Nadia Chahed
05 Avril 2017•Mise à jour: 06 Avril 2017
AA/ Bangui/ Sylvestre Krock
Deux groupes armés ont pris le contrôle de la localité de Ngaoundaye, frontalière avec le Tchad et le Cameroun, dans l'extrême nord-ouest centrafricain, a appris Anadolu, mercredi, auprès d'un responsable local.
Des hommes armés relevant, respectivement, du "Mouvement patriotique pour la Centrafrique" (MPC-ex-Séléka) et du Mouvement de résistance, "Révolution-Justice" ( RJ), ont attaqué, lundi soir, la localité de Ngaoundaye dont ils ont fini par prendre le contrôle mardi matin, a précisé dans une déclaration à Anadolu, Bernard Dila, député de cette localité.
"Ils ont occupé les locaux de la brigade de gendarmerie et du commissariat de police", a-t-il poursuivi. "Toute la population s’est enfuie vers les forêts voisines.
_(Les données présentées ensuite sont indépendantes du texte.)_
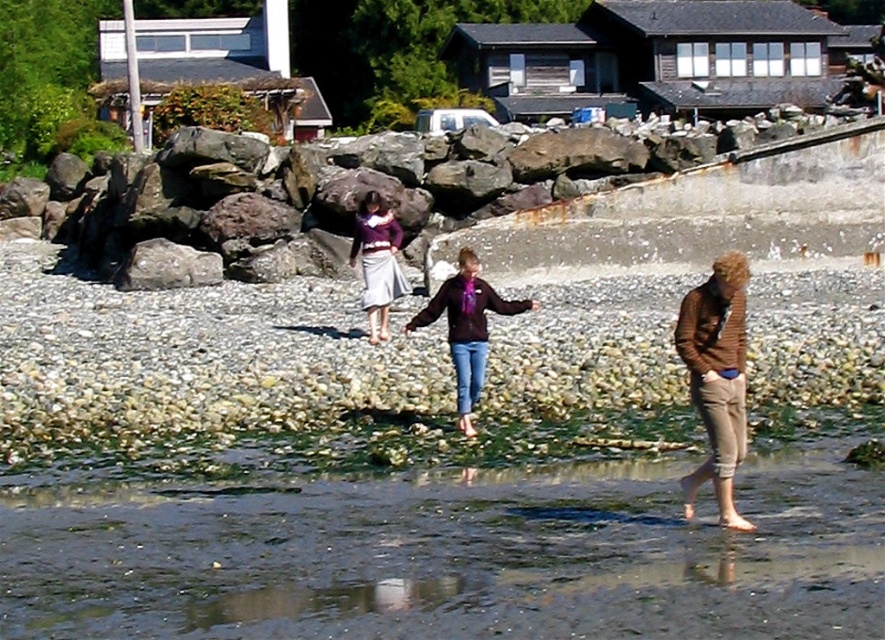
Question: Is clear water at lower center positioned at the back of matte purple sweater at center?

Choices:
 (A) yes
 (B) no

Answer: (B)

Question: Which object is farther from the camera taking this photo?

Choices:
 (A) clear water at lower center
 (B) matte purple jacket at center
 (C) matte purple sweater at center

Answer: (C)

Question: Does rusty concrete wall at upper center appear on the right side of gray rough rock at left?

Choices:
 (A) yes
 (B) no

Answer: (A)

Question: Which object is closer to the camera taking this photo?

Choices:
 (A) gray rough rock at left
 (B) brown striped sweater at lower right
 (C) matte purple jacket at center
 (D) rusty concrete wall at upper center

Answer: (B)

Question: Which of the following is the closest to the observer?

Choices:
 (A) (729, 276)
 (B) (509, 314)

Answer: (A)

Question: Is clear water at lower center below brown striped sweater at lower right?

Choices:
 (A) no
 (B) yes

Answer: (B)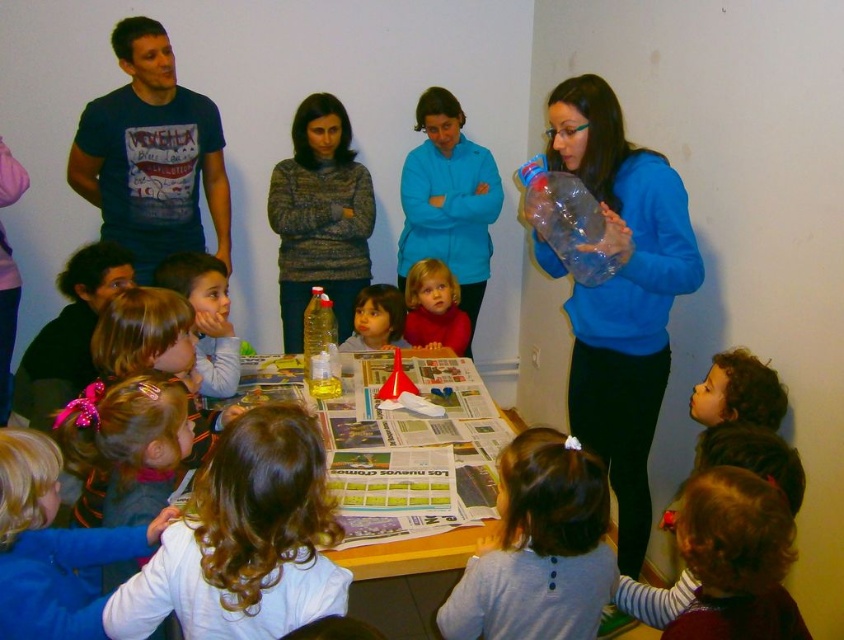
Question: Is white curly hair at center to the left of smooth brown hair at center from the viewer's perspective?

Choices:
 (A) no
 (B) yes

Answer: (B)

Question: Does translucent plastic bottle at upper center appear on the right side of smooth blonde hair at center?

Choices:
 (A) yes
 (B) no

Answer: (A)

Question: Which point is closer to the camera?

Choices:
 (A) translucent plastic bottle at upper center
 (B) smooth blonde hair at center
 (C) blue fleece jacket at upper center

Answer: (A)

Question: Does blue fleece jacket at upper center appear over smooth brown hair at center?

Choices:
 (A) no
 (B) yes

Answer: (B)

Question: Which point is farther to the camera?

Choices:
 (A) (226, 292)
 (B) (406, 289)
 (C) (30, 576)
 (D) (455, 227)

Answer: (D)

Question: Which of these objects is positioned closest to the smooth brown hair at center?

Choices:
 (A) white curly hair at center
 (B) translucent plastic bottle at upper center
 (C) translucent plastic bottle at table center

Answer: (C)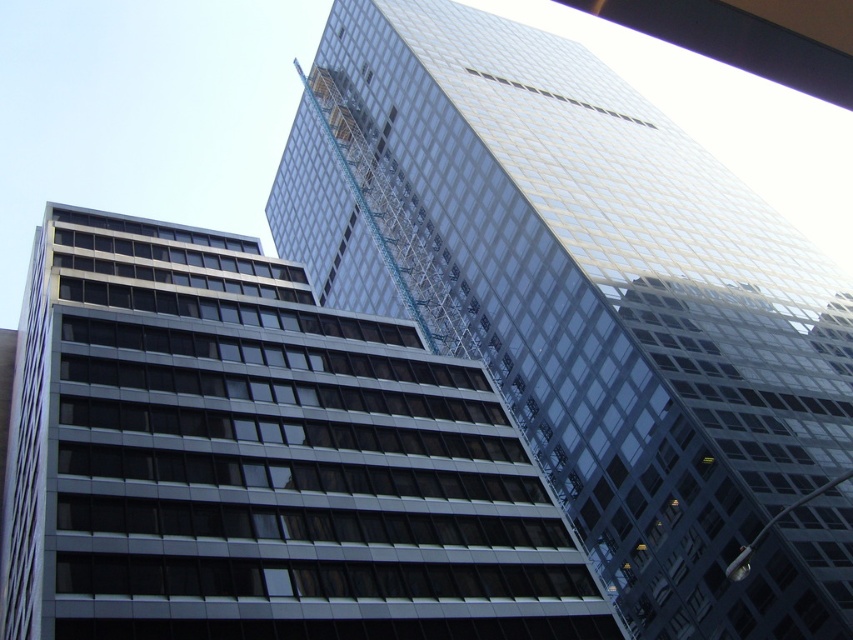
Is transparent glass tower at upper center shorter than clear glass building at center?

No.

Is transparent glass tower at upper center thinner than clear glass building at center?

Incorrect, transparent glass tower at upper center's width is not less than clear glass building at center's.

The width and height of the screenshot is (853, 640). Describe the element at coordinates (622, 314) in the screenshot. I see `transparent glass tower at upper center` at that location.

Find the location of `transparent glass tower at upper center`. transparent glass tower at upper center is located at coordinates (622, 314).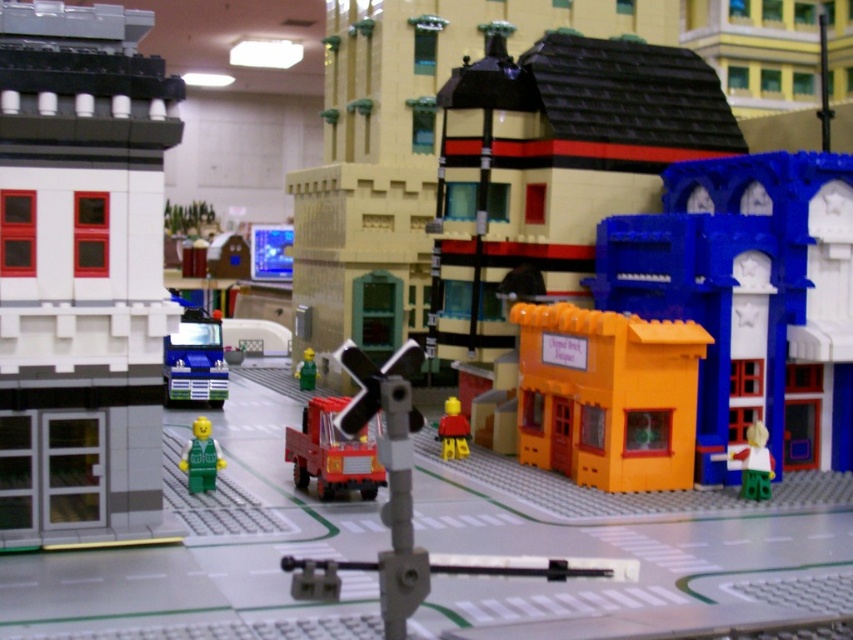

Seuls les hommes armés sont visibles dans la ville", a-t-il encore déploré.
Interrogé sur les dégâts humains et matériels occasionné par cette attaque, il a déclaré qu'il était "difficile d'établir de bilan faute de connexion téléphonique avec la localité", ajoutant que les quelques informations qu'il détient proviennent d'habitants qui ont réussi à fuir vers des zones couvertes par les réseaux téléphoniques du Cameroun et du Tchad voisins".
Pointant du doigt le "laxisme" de la Mission onusienne en Centrafrique (Minusca), Bernard Dila a appelé à la démission du chef de cette mission, Parfait Onanga Anyanga.
"J’avais déjà attiré l’attention des autorités centrafricaines et de la Minusca quant à l'importance de protéger la localité de Ngaoundaye, étant donné l’intérêt stratégique de cette ville frontalière, située à mi-chemin entre le Tchad et le Cameroun, d'autant qu'elle était, à ce jour, la seule localité de la préfecture de l’Ouham-Pendé où l’autorité de l’Etat prévalait encore".
La Minusca n’a toujours pas réagi ( 14:00 GMT) aux propos de Dila.
Contacté par Anadolu, le Commandant Armel Sayo, dirigeant du mouvement RJ, a démenti toute implication de son mouvement dans cette opération.
Le Conseil de sécurité de l'ONU a appelé mardi les groupes armés sévissant en RCA à "mettre fin à toutes les violences et d'honorer leur engagement en faveur du désarmement, de la démobilisation, du rapatriement et de la réintégration (DDRR)", a rapporté mercredi le site "Journal de Bangui".
Cette demande s'adresse, particulièrement, au Front patriotique pour la renaissance de la Centrafrique (FPRC) et à l'Union pour la paix en Centrafrique (UPC), a ajouté la même source, rappelant que les récents affrontements entre ces deux factions rivales de l'ex-Séléka (groupes politico-militaires de confession musulmane) , dans la région de Bambari (centre), ont fait plusieurs morts et provoqué des déplacements de la population.
La paix reste encore fragile en Centrafrique, un pays qu'un coup d'Etat a fait basculer, en 2013, dans un conflit intercommunautaire qui a fait quelques milliers de morts, selon l'ONU.
Les élections générales de décembre 2015-mars 2016 ont certes doté le pays de nouvelles institutions et contribué à un retour relatif au calme, mais elles n'ont pas pu empêcher la résurgence de violences sporadiques.